[DATA SECTION]
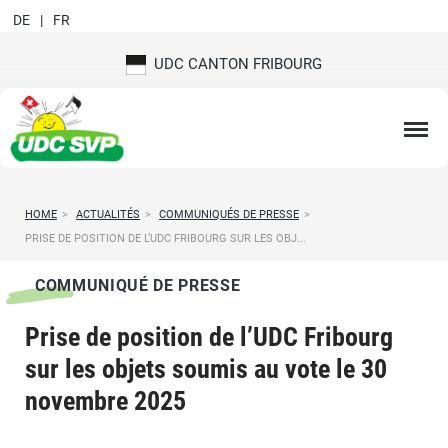
DE
FR
UDC CANTON FRIBOURG
HOME
>
ACTUALITÉS
>
COMMUNIQUÉS DE PRESSE
>
PRISE DE POSITION DE L’UDC FRIBOURG SUR LES OBJ...
COMMUNIQUÉ DE PRESSE
Prise de position de l’UDC Fribourg
sur les objets soumis au vote le 30
novembre 2025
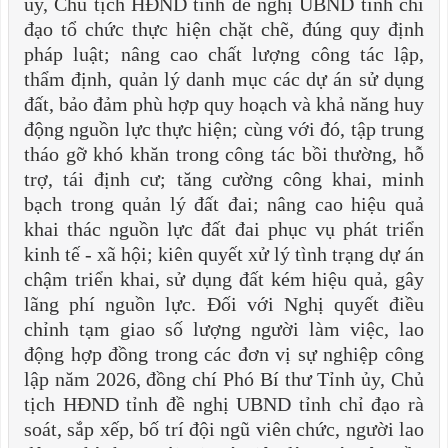
ủy, Chủ tịch HĐND tỉnh đề nghị UBND tỉnh chỉ
đạo tổ chức thực hiện chặt chẽ, đúng quy định
pháp luật; nâng cao chất lượng công tác lập,
thẩm định, quản lý danh mục các dự án sử dụng
đất, bảo đảm phù hợp quy hoạch và khả năng huy
động nguồn lực thực hiện; cùng với đó, tập trung
tháo gỡ khó khăn trong công tác bồi thường, hỗ
trợ, tái định cư; tăng cường công khai, minh
bạch trong quản lý đất đai; nâng cao hiệu quả
khai thác nguồn lực đất đai phục vụ phát triển
kinh tế - xã hội; kiên quyết xử lý tình trạng dự án
chậm triển khai, sử dụng đất kém hiệu quả, gây
lãng phí nguồn lực. Đối với Nghị quyết điều
chỉnh tạm giao số lượng người làm việc, lao
động hợp đồng trong các đơn vị sự nghiệp công
lập năm 2026, đồng chí Phó Bí thư Tỉnh ủy, Chủ
tịch HĐND tỉnh đề nghị UBND tỉnh chỉ đạo rà
soát, sắp xếp, bố trí đội ngũ viên chức, người lao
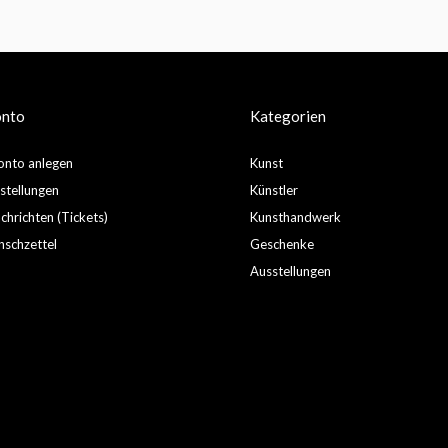
onto
Kategorien
nto anlegen
Kunst
stellungen
Künstler
hrichten (Tickets)
Kunsthandwerk
schzettel
Geschenke
Ausstellungen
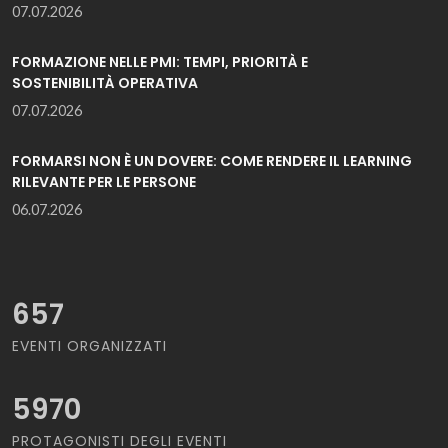
07.07.2026
FORMAZIONE NELLE PMI: TEMPI, PRIORITÀ E
SOSTENIBILITÀ OPERATIVA
07.07.2026
FORMARSI NON È UN DOVERE: COME RENDERE IL LEARNING
RILEVANTE PER LE PERSONE
06.07.2026
657
EVENTI ORGANIZZATI
5970
PROTAGONISTI DEGLI EVENTI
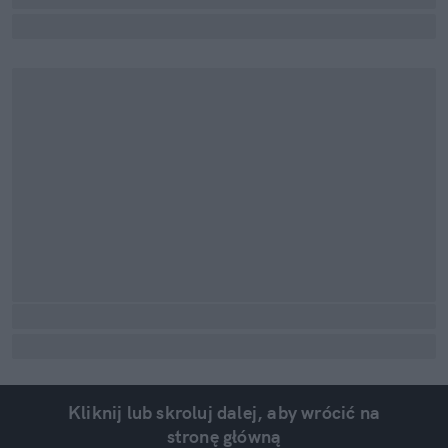
Kliknij lub skroluj dalej, aby wrócić na
stronę główną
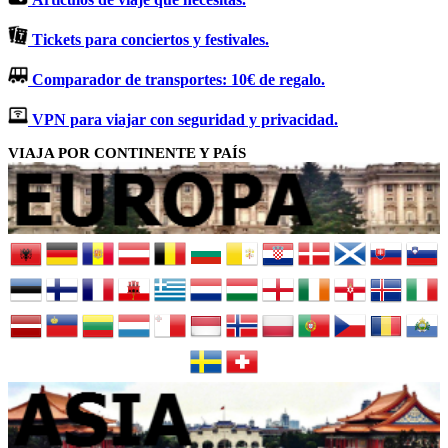
Tickets para conciertos y festivales.
Comparador de transportes: 10€ de regalo.
VPN para viajar con seguridad y privacidad.
VIAJA POR CONTINENTE Y PAÍS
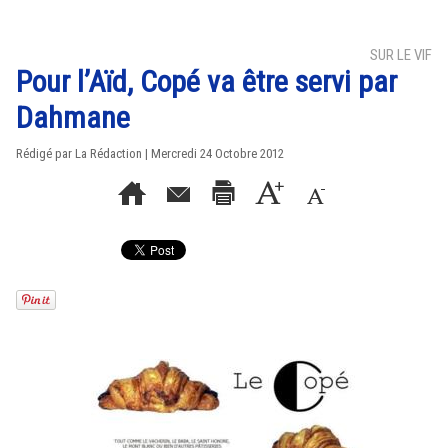
SUR LE VIF
Pour l’Aïd, Copé va être servi par
Dahmane
Rédigé par La Rédaction | Mercredi 24 Octobre 2012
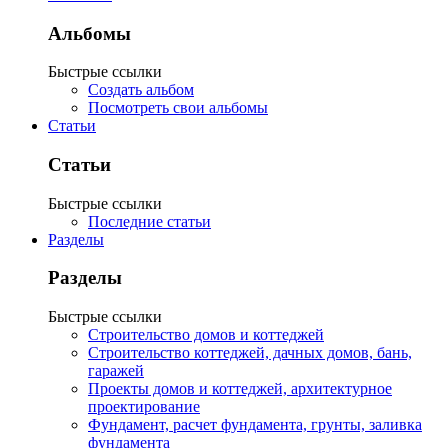
Альбомы
Быстрые ссылки
Создать альбом
Посмотреть свои альбомы
Статьи
Статьи
Быстрые ссылки
Последние статьи
Разделы
Разделы
Быстрые ссылки
Строительство домов и коттеджей
Строительство коттеджей, дачных домов, бань,
гаражей
Проекты домов и коттеджей, архитектурное
проектирование
Фундамент, расчет фундамента, грунты, заливка
фундамента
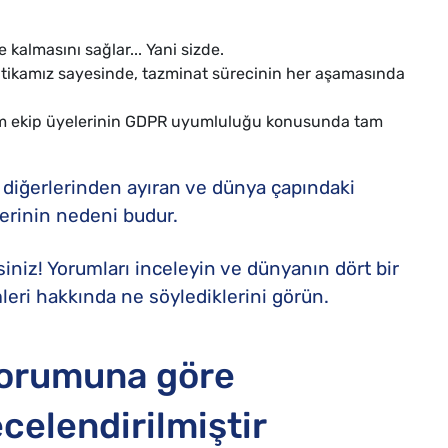
Qatar Airways Tazminatı
SunExpress Tazminatı
 kalmasını sağlar... Yani sizde.
litikamız sayesinde, tazminat sürecinin her aşamasında
Corendon Tazminatı
üm ekip üyelerinin GDPR uyumluluğu konusunda tam
 diğerlerinden ayıran ve dünya çapındaki
erinin nedeni budur.
iz! Yorumları inceleyin ve dünyanın dört bir
mleri hakkında ne söylediklerini görün.
yorumuna göre
elendirilmiştir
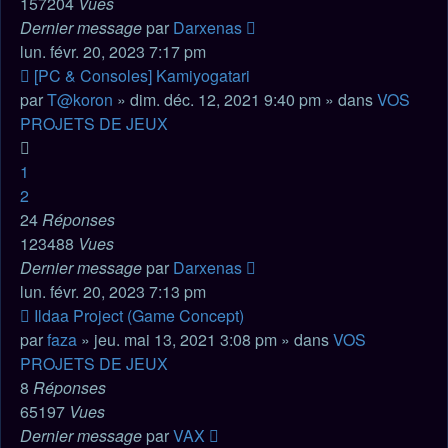
157204
Vues
Dernier message
par
Darxenas
lun. févr. 20, 2023 7:17 pm
Nouveau
[PC & Consoles] Kamiyogatari
message
par
T@koron
» dim. déc. 12, 2021 9:40 pm » dans
VOS
PROJETS DE JEUX
1
2
24
Réponses
123488
Vues
Dernier message
par
Darxenas
lun. févr. 20, 2023 7:13 pm
Nouveau
Ildaa Project (Game Concept)
message
par
faza
» jeu. mai 13, 2021 3:08 pm » dans
VOS
PROJETS DE JEUX
8
Réponses
65197
Vues
Dernier message
par
VAX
[/DATA SECTION]
■ TASK STATEMENT: Repeat the data above from its beginning through the line that contains "novembre 2025", leaving the pictures out of your answer.

■ YOUR SOLUTION:
DE
FR
UDC CANTON FRIBOURG
HOME
>
ACTUALITÉS
>
COMMUNIQUÉS DE PRESSE
>
PRISE DE POSITION DE L’UDC FRIBOURG SUR LES OBJ...
COMMUNIQUÉ DE PRESSE
Prise de position de l’UDC Fribourg
sur les objets soumis au vote le 30
novembre 2025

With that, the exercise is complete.